Listed entries –
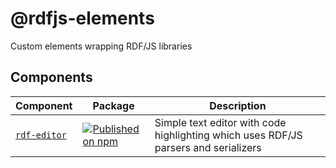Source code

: # @rdfjs-elements

Custom elements wrapping RDF/JS libraries

## Components

| Component | Package | Description |
| -- | -- | -- |
| [`rdf-editor`](packages/rdf-editor) | [![Published on npm](https://img.shields.io/npm/v/@rdfjs-elements/rdf-editor.svg)](https://www.npmjs.com/package/@rdfjs-elements/rdf-editor) | Simple text editor with code highlighting which uses RDF/JS parsers and serializers |
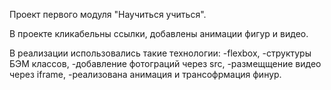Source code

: Проект первого модуля "Научиться учиться".

В проекте кликабельны ссылки, добавлены анимации фигур и видео.

В реализации использовались такие технологии:
-flexbox,
-структуры БЭМ классов,
-добавление фотограций через src,
-размещщение видео через iframe,
-реализована анимация и трансофрмация финур.
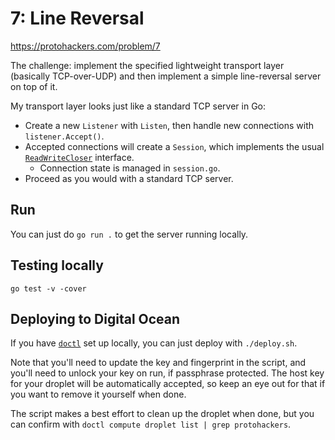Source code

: # 7: Line Reversal

https://protohackers.com/problem/7

The challenge: implement the specified lightweight transport layer
(basically TCP-over-UDP) and then implement a simple line-reversal
server on top of it.

My transport layer looks just like a standard TCP server in Go:

* Create a new `Listener` with `Listen`, then handle new connections with `listener.Accept()`.
* Accepted connections will create a `Session`, which implements the usual [`ReadWriteCloser`](https://pkg.go.dev/io#ReadWriteCloser) interface.
    * Connection state is managed in `session.go`.
* Proceed as you would with a standard TCP server.

## Run
You can just do `go run .` to get the server running locally.

## Testing locally
`go test -v -cover`

## Deploying to Digital Ocean
If you have [`doctl`](https://docs.digitalocean.com/reference/doctl/) set up locally,
you can just deploy with `./deploy.sh`.

Note that you'll need to update the key and fingerprint in the script,
and you'll need to unlock your key on run, if passphrase protected.
The host key for your droplet will be automatically accepted,
so keep an eye out for that if you want to remove it yourself when done.

The script makes a best effort to clean up the droplet when done,
but you can confirm with `doctl compute droplet list | grep protohackers`.
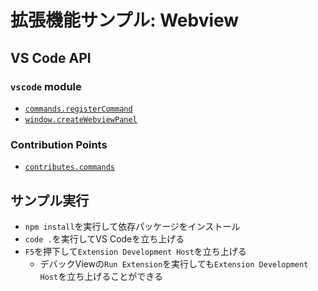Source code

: # 拡張機能サンプル: Webview

## VS Code API

### `vscode` module

- [`commands.registerCommand`](https://code.visualstudio.com/api/references/vscode-api#commands.registerCommand)
- [`window.createWebviewPanel`](https://code.visualstudio.com/api/references/vscode-api#window.createWebviewPanel)


### Contribution Points

- [`contributes.commands`](https://code.visualstudio.com/api/references/contribution-points#contributes.commands)


## サンプル実行

- `npm install`を実行して依存パッケージをインストール
- `code .`を実行してVS Codeを立ち上げる
- `F5`を押下して`Extension Development Host`を立ち上げる
  - デバックViewの`Run Extension`を実行しても`Extension Development Host`を立ち上げることができる
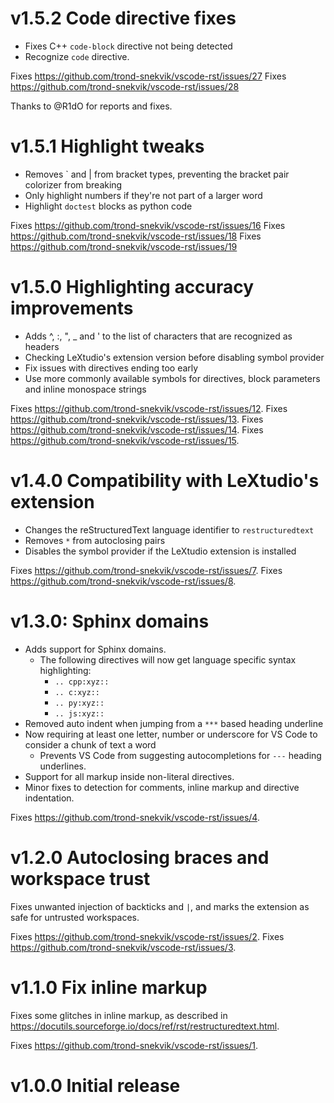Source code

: # v1.5.2 Code directive fixes

- Fixes C++ `code-block` directive not being detected
- Recognize `code` directive.

Fixes https://github.com/trond-snekvik/vscode-rst/issues/27
Fixes https://github.com/trond-snekvik/vscode-rst/issues/28

Thanks to @R1dO for reports and fixes.

# v1.5.1 Highlight tweaks

- Removes ` and | from bracket types, preventing the bracket pair colorizer from breaking
- Only highlight numbers if they're not part of a larger word
- Highlight `doctest` blocks as python code

Fixes https://github.com/trond-snekvik/vscode-rst/issues/16
Fixes https://github.com/trond-snekvik/vscode-rst/issues/18
Fixes https://github.com/trond-snekvik/vscode-rst/issues/19

# v1.5.0 Highlighting accuracy improvements

- Adds ^, :, ", _ and ' to the list of characters that are recognized as headers
- Checking LeXtudio's extension version before disabling symbol provider
- Fix issues with directives ending too early
- Use more commonly available symbols for directives, block parameters and inline monospace strings

Fixes https://github.com/trond-snekvik/vscode-rst/issues/12.
Fixes https://github.com/trond-snekvik/vscode-rst/issues/13.
Fixes https://github.com/trond-snekvik/vscode-rst/issues/14.
Fixes https://github.com/trond-snekvik/vscode-rst/issues/15.

# v1.4.0 Compatibility with LeXtudio's extension

- Changes the reStructuredText language identifier to `restructuredtext`
- Removes `*` from autoclosing pairs
- Disables the symbol provider if the LeXtudio extension is installed


Fixes https://github.com/trond-snekvik/vscode-rst/issues/7.
Fixes https://github.com/trond-snekvik/vscode-rst/issues/8.


# v1.3.0: Sphinx domains

- Adds support for Sphinx domains.
  - The following directives will now get language specific syntax highlighting:
    - `.. cpp:xyz::`
    - `.. c:xyz::`
    - `.. py:xyz::`
    - `.. js:xyz::`
- Removed auto indent when jumping from a `***` based heading underline
- Now requiring at least one letter, number or underscore for VS Code to consider a chunk of text a word
  - Prevents VS Code from suggesting autocompletions for `---` heading underlines.
- Support for all markup inside non-literal directives.
- Minor fixes to detection for comments, inline markup and directive indentation.

Fixes https://github.com/trond-snekvik/vscode-rst/issues/4.


# v1.2.0 Autoclosing braces and workspace trust

Fixes unwanted injection of backticks and `|`, and marks the extension as safe for untrusted workspaces.

Fixes https://github.com/trond-snekvik/vscode-rst/issues/2.
Fixes https://github.com/trond-snekvik/vscode-rst/issues/3.

# v1.1.0 Fix inline markup

Fixes some glitches in inline markup, as described in https://docutils.sourceforge.io/docs/ref/rst/restructuredtext.html.

Fixes https://github.com/trond-snekvik/vscode-rst/issues/1.

# v1.0.0 Initial release

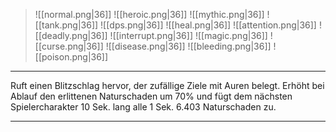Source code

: > ![[normal.png|36]] ![[heroic.png|36]] ![[mythic.png|36]]
> ![[tank.png|36]] ![[dps.png|36]] ![[heal.png|36]]
> ![[attention.png|36]] ![[deadly.png|36]] ![[interrupt.png|36]]
> ![[magic.png|36]] ![[curse.png|36]] ![[disease.png|36]] ![[bleeding.png|36]] ![[poison.png|36]] 

***
Ruft einen Blitzschlag hervor, der zufällige Ziele mit Auren belegt. Erhöht bei Ablauf den erlittenen Naturschaden um 70% und fügt dem nächsten Spielercharakter 10 Sek. lang alle 1 Sek. 6.403 Naturschaden zu.


***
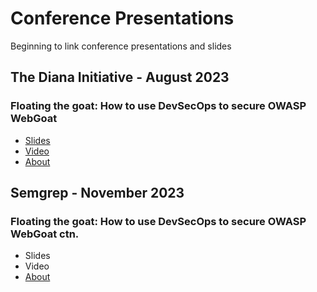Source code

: # Conference Presentations
Beginning to link conference presentations and slides

## The Diana Initiative - August 2023
### Floating the goat: How to use DevSecOps to secure OWASP WebGoat
* [Slides](https://github.com/chloepotsklan/conferencepresentations/blob/main/Floating%20the%20Goat_v1.pptx.pdf)
* [Video](https://www.youtube.com/watch?v=zREi-5hQwmw)
* [About](https://thedianainitiative2023.sched.com/event/1O5lz/floating-the-goat-how-to-use-devsecops-to-secure-owasp-webgoat)

## Semgrep - November 2023
### Floating the goat: How to use DevSecOps to secure OWASP WebGoat ctn.
* Slides
* Video
* [About]([https://thedianainitiative2023.sched.com/event/1O5lz/floating-the-goat-how-to-use-devsecops-to-secure-owasp-webgoat](https://semgrep.dev/events/devsecops-to-secure-owasp-webgoat/?utm_medium=social&utm_campaign=whp)https://semgrep.dev/events/devsecops-to-secure-owasp-webgoat/?utm_medium=social&utm_campaign=whp)
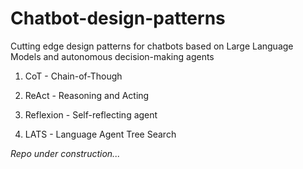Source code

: # Chatbot-design-patterns
Cutting edge design patterns for chatbots based on Large Language Models and autonomous decision-making agents

1. CoT - Chain-of-Though

2. ReAct - Reasoning and Acting

3. Reflexion - Self-reflecting agent

4. LATS - Language Agent Tree Search


*Repo under construction...*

Exercise – Could the entries above be retyped exactly, with the pictures left out?

Written solution –
Source code

: # @rdfjs-elements

Custom elements wrapping RDF/JS libraries

## Components

| Component | Package | Description |
| -- | -- | -- |
| [`rdf-editor`](packages/rdf-editor) | [![Published on npm](https://img.shields.io/npm/v/@rdfjs-elements/rdf-editor.svg)](https://www.npmjs.com/package/@rdfjs-elements/rdf-editor) | Simple text editor with code highlighting which uses RDF/JS parsers and serializers |
Source code

: Проект первого модуля "Научиться учиться".

В проекте кликабельны ссылки, добавлены анимации фигур и видео.

В реализации использовались такие технологии:
-flexbox,
-структуры БЭМ классов,
-добавление фотограций через src,
-размещщение видео через iframe,
-реализована анимация и трансофрмация финур.
Source code

: # 7: Line Reversal

https://protohackers.com/problem/7

The challenge: implement the specified lightweight transport layer
(basically TCP-over-UDP) and then implement a simple line-reversal
server on top of it.

My transport layer looks just like a standard TCP server in Go:

* Create a new `Listener` with `Listen`, then handle new connections with `listener.Accept()`.
* Accepted connections will create a `Session`, which implements the usual [`ReadWriteCloser`](https://pkg.go.dev/io#ReadWriteCloser) interface.
    * Connection state is managed in `session.go`.
* Proceed as you would with a standard TCP server.

## Run
You can just do `go run .` to get the server running locally.

## Testing locally
`go test -v -cover`

## Deploying to Digital Ocean
If you have [`doctl`](https://docs.digitalocean.com/reference/doctl/) set up locally,
you can just deploy with `./deploy.sh`.

Note that you'll need to update the key and fingerprint in the script,
and you'll need to unlock your key on run, if passphrase protected.
The host key for your droplet will be automatically accepted,
so keep an eye out for that if you want to remove it yourself when done.

The script makes a best effort to clean up the droplet when done,
but you can confirm with `doctl compute droplet list | grep protohackers`.
Source code

: # 拡張機能サンプル: Webview

## VS Code API

### `vscode` module

- [`commands.registerCommand`](https://code.visualstudio.com/api/references/vscode-api#commands.registerCommand)
- [`window.createWebviewPanel`](https://code.visualstudio.com/api/references/vscode-api#window.createWebviewPanel)


### Contribution Points

- [`contributes.commands`](https://code.visualstudio.com/api/references/contribution-points#contributes.commands)


## サンプル実行

- `npm install`を実行して依存パッケージをインストール
- `code .`を実行してVS Codeを立ち上げる
- `F5`を押下して`Extension Development Host`を立ち上げる
  - デバックViewの`Run Extension`を実行しても`Extension Development Host`を立ち上げることができる
Source code

: # v1.5.2 Code directive fixes

- Fixes C++ `code-block` directive not being detected
- Recognize `code` directive.

Fixes https://github.com/trond-snekvik/vscode-rst/issues/27
Fixes https://github.com/trond-snekvik/vscode-rst/issues/28

Thanks to @R1dO for reports and fixes.

# v1.5.1 Highlight tweaks

- Removes ` and | from bracket types, preventing the bracket pair colorizer from breaking
- Only highlight numbers if they're not part of a larger word
- Highlight `doctest` blocks as python code

Fixes https://github.com/trond-snekvik/vscode-rst/issues/16
Fixes https://github.com/trond-snekvik/vscode-rst/issues/18
Fixes https://github.com/trond-snekvik/vscode-rst/issues/19

# v1.5.0 Highlighting accuracy improvements

- Adds ^, :, ", _ and ' to the list of characters that are recognized as headers
- Checking LeXtudio's extension version before disabling symbol provider
- Fix issues with directives ending too early
- Use more commonly available symbols for directives, block parameters and inline monospace strings

Fixes https://github.com/trond-snekvik/vscode-rst/issues/12.
Fixes https://github.com/trond-snekvik/vscode-rst/issues/13.
Fixes https://github.com/trond-snekvik/vscode-rst/issues/14.
Fixes https://github.com/trond-snekvik/vscode-rst/issues/15.

# v1.4.0 Compatibility with LeXtudio's extension

- Changes the reStructuredText language identifier to `restructuredtext`
- Removes `*` from autoclosing pairs
- Disables the symbol provider if the LeXtudio extension is installed


Fixes https://github.com/trond-snekvik/vscode-rst/issues/7.
Fixes https://github.com/trond-snekvik/vscode-rst/issues/8.


# v1.3.0: Sphinx domains

- Adds support for Sphinx domains.
  - The following directives will now get language specific syntax highlighting:
    - `.. cpp:xyz::`
    - `.. c:xyz::`
    - `.. py:xyz::`
    - `.. js:xyz::`
- Removed auto indent when jumping from a `***` based heading underline
- Now requiring at least one letter, number or underscore for VS Code to consider a chunk of text a word
  - Prevents VS Code from suggesting autocompletions for `---` heading underlines.
- Support for all markup inside non-literal directives.
- Minor fixes to detection for comments, inline markup and directive indentation.

Fixes https://github.com/trond-snekvik/vscode-rst/issues/4.


# v1.2.0 Autoclosing braces and workspace trust

Fixes unwanted injection of backticks and `|`, and marks the extension as safe for untrusted workspaces.

Fixes https://github.com/trond-snekvik/vscode-rst/issues/2.
Fixes https://github.com/trond-snekvik/vscode-rst/issues/3.

# v1.1.0 Fix inline markup

Fixes some glitches in inline markup, as described in https://docutils.sourceforge.io/docs/ref/rst/restructuredtext.html.

Fixes https://github.com/trond-snekvik/vscode-rst/issues/1.

# v1.0.0 Initial release

Source code

: > ![[normal.png|36]] ![[heroic.png|36]] ![[mythic.png|36]]
> ![[tank.png|36]] ![[dps.png|36]] ![[heal.png|36]]
> ![[attention.png|36]] ![[deadly.png|36]] ![[interrupt.png|36]]
> ![[magic.png|36]] ![[curse.png|36]] ![[disease.png|36]] ![[bleeding.png|36]] ![[poison.png|36]] 

***
Ruft einen Blitzschlag hervor, der zufällige Ziele mit Auren belegt. Erhöht bei Ablauf den erlittenen Naturschaden um 70% und fügt dem nächsten Spielercharakter 10 Sek. lang alle 1 Sek. 6.403 Naturschaden zu.


***
Source code

: # Conference Presentations
Beginning to link conference presentations and slides

## The Diana Initiative - August 2023
### Floating the goat: How to use DevSecOps to secure OWASP WebGoat
* [Slides](https://github.com/chloepotsklan/conferencepresentations/blob/main/Floating%20the%20Goat_v1.pptx.pdf)
* [Video](https://www.youtube.com/watch?v=zREi-5hQwmw)
* [About](https://thedianainitiative2023.sched.com/event/1O5lz/floating-the-goat-how-to-use-devsecops-to-secure-owasp-webgoat)

## Semgrep - November 2023
### Floating the goat: How to use DevSecOps to secure OWASP WebGoat ctn.
* Slides
* Video
* [About]([https://thedianainitiative2023.sched.com/event/1O5lz/floating-the-goat-how-to-use-devsecops-to-secure-owasp-webgoat](https://semgrep.dev/events/devsecops-to-secure-owasp-webgoat/?utm_medium=social&utm_campaign=whp)https://semgrep.dev/events/devsecops-to-secure-owasp-webgoat/?utm_medium=social&utm_campaign=whp)
Source code

: # Chatbot-design-patterns
Cutting edge design patterns for chatbots based on Large Language Models and autonomous decision-making agents

1. CoT - Chain-of-Though

2. ReAct - Reasoning and Acting

3. Reflexion - Self-reflecting agent

4. LATS - Language Agent Tree Search


*Repo under construction...*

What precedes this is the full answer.